Subtly or directly, color affects everybody’s thought process. So, if one color makes you happy than another color probably reminds you of a childhood memory. No wonder then that even business organizations are aware of color psychology and make some smart choices when it comes to using color to combat competition.
It is all about brand promotion
If you were to take a look at some of the most popular Brands and businesses all over the world, they get associated with many things such as:
- The shape of the letters of their business name.
- The look of their logos.
- Their slogans.
- The corporate colors – after all, isn’t Ferrari Red an icon by itself?
It therefore goes to prove that you must pay attention to choosing the right colors or the combination of colors to build your brand.
There are quite a few popular associations with certain colors. It would be good for you to remember that:
- Red is associated with power.
- Blue is related with trustworthiness.
- Yellow is another shade that is connected with positive vibrations.
- White is typically associated with purity and cleanliness.
- Black is linked to elegance and sophistication.
Your choices of color also depend on the industry that you operate in. For instance, white is a great color to use if you are in the Health Care segment. Orange is often associated with the food industry. Green, for obvious reasons, is a color that is associated with the agriculture sector and even the finance business.
Your packaging decisions
Your choice of colors is not limited to your brand or logo alone. You should also make packaging decisions so that your products standout in crowded retail spaces. Here, it would be a good idea for you to check out what are the colors that your competition is using and then go with something that is completely different.
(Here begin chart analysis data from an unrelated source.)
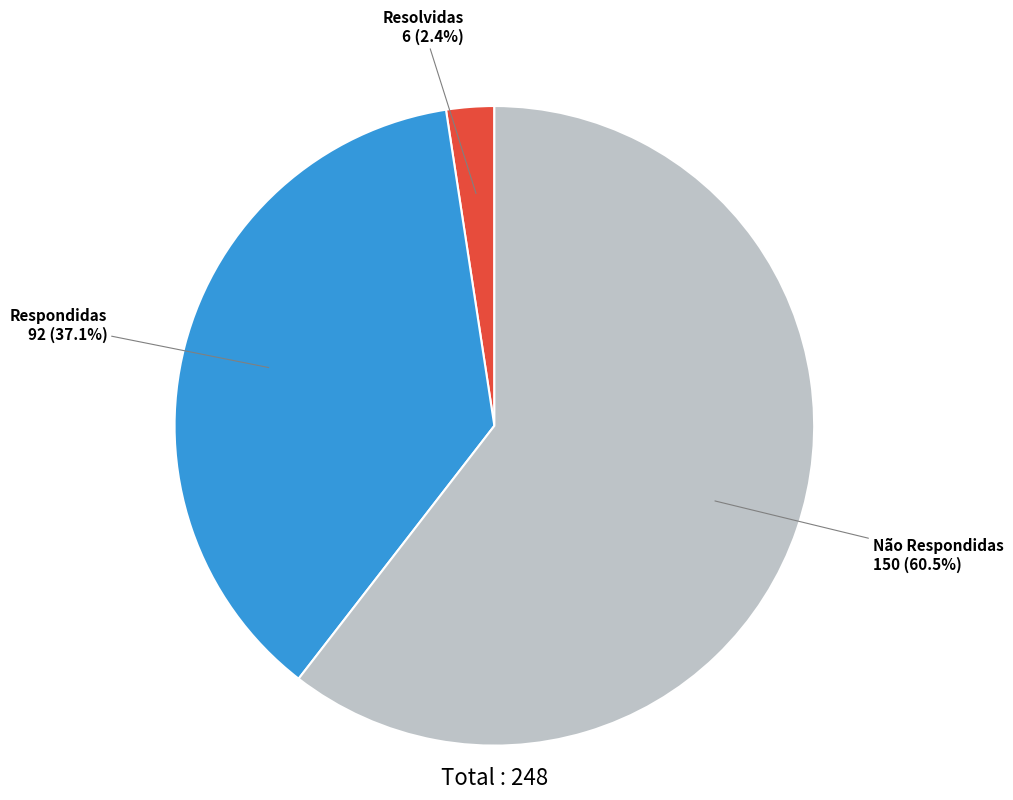

Count the number of slices in the pie.

3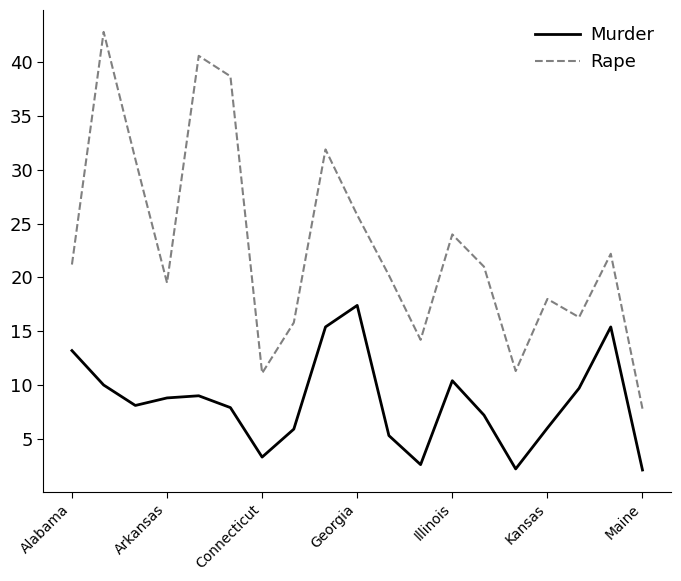

True or false: Murder and Rape intersect in this chart.

False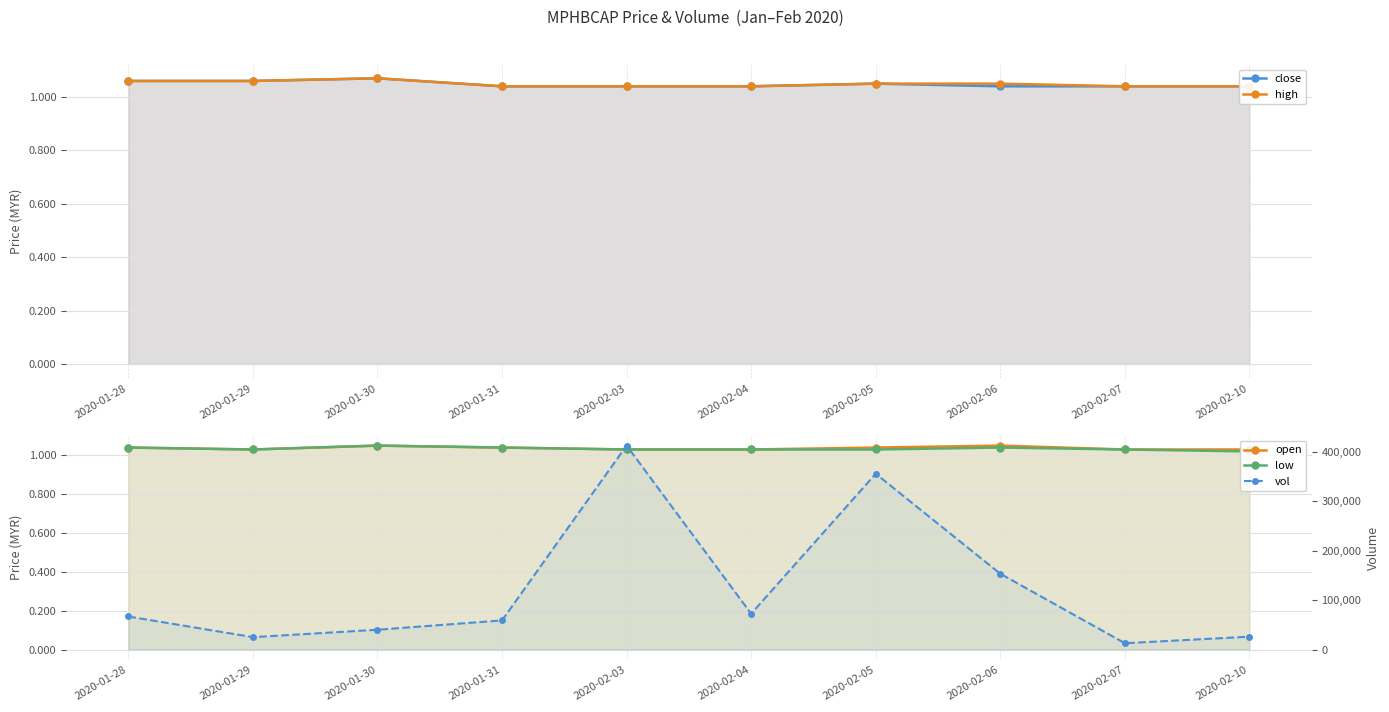

Is it true that low equals 1.0 at 2020-01-31?

True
In a department store shelf, your product will be placed along with your competitors’ products. And therefore, if you choose to go with a combination of colors that is completely unique and different, you will obviously catch the shoppers’ eye.
Promotional items, lanyards, conference gifts etc
As we are a lanyard company it seems only right we should mention about using the correct colors to design and brand your lanyards and promo items. Your staff probably wear a uniform, and using a bright and vibrant color for a lanyard or a wearable item might seem like a brilliant solution. But be weary of the affect that this has on your brand. For example above we mentioned above, red conveys power. This is fine if you are a gym or a boxing club but it’s no good for an accounting firm or a SAAS startup. Navy is for trust but sometimes doesn’t stand out well, Try mixing a bright color with a dark one. Or using bright colors on a white lanyard can also be very effective.The NetApp Lanyard uses white as a base which stands out very well on most colors, but employs vibrant blue and rich black to display it’s message. Don’t be afraid to mix up and experiment.
In website design and user interfaces
Flat design philosophy and the use of simple combinations of colors and fonts is the ‘in’ thing when it comes to designing web sites. This simply means that you choose a combination of colors that is pretty basic but at the same time very exclusive.An example of a flat, very well designed web interface for Project Honeycomb. Somehow, the dark gray works very well with the other colors utilized in the charts and tabs associated with the dats.
Ideally, the colors of your website should be a continuation of the colors of your company or logo. This will give the online visitor an easy way to relate to your brand. An interesting process here is to design your website as if you are designing a poster – this will allow you to treat color as a powerful tool.
It would be useful to sum up by saying that your colors should reflect the personality of your brand. It would also be useful for you to conduct a study and analyze the customers’ perception of your brand personality as well.
You can then sustain this perception or change it completely by choosing your brand colors accordingly. If you can do this at the conception stage of your brand then great! If not then maybe consider a brand transition.
Bonus tip, don’t go to heavy on the rebrand
From my experience its never a good idea to dump a full rebrand on your clients or audience, you’ll receive mixed opinions and some customers may even abandon you as they will perceive your brand in a different light. A lot of larger companies choose to slowly move towards new colors, introducing them into various print and web marketing items and then eventually making the major shift to new logo, new colors etc.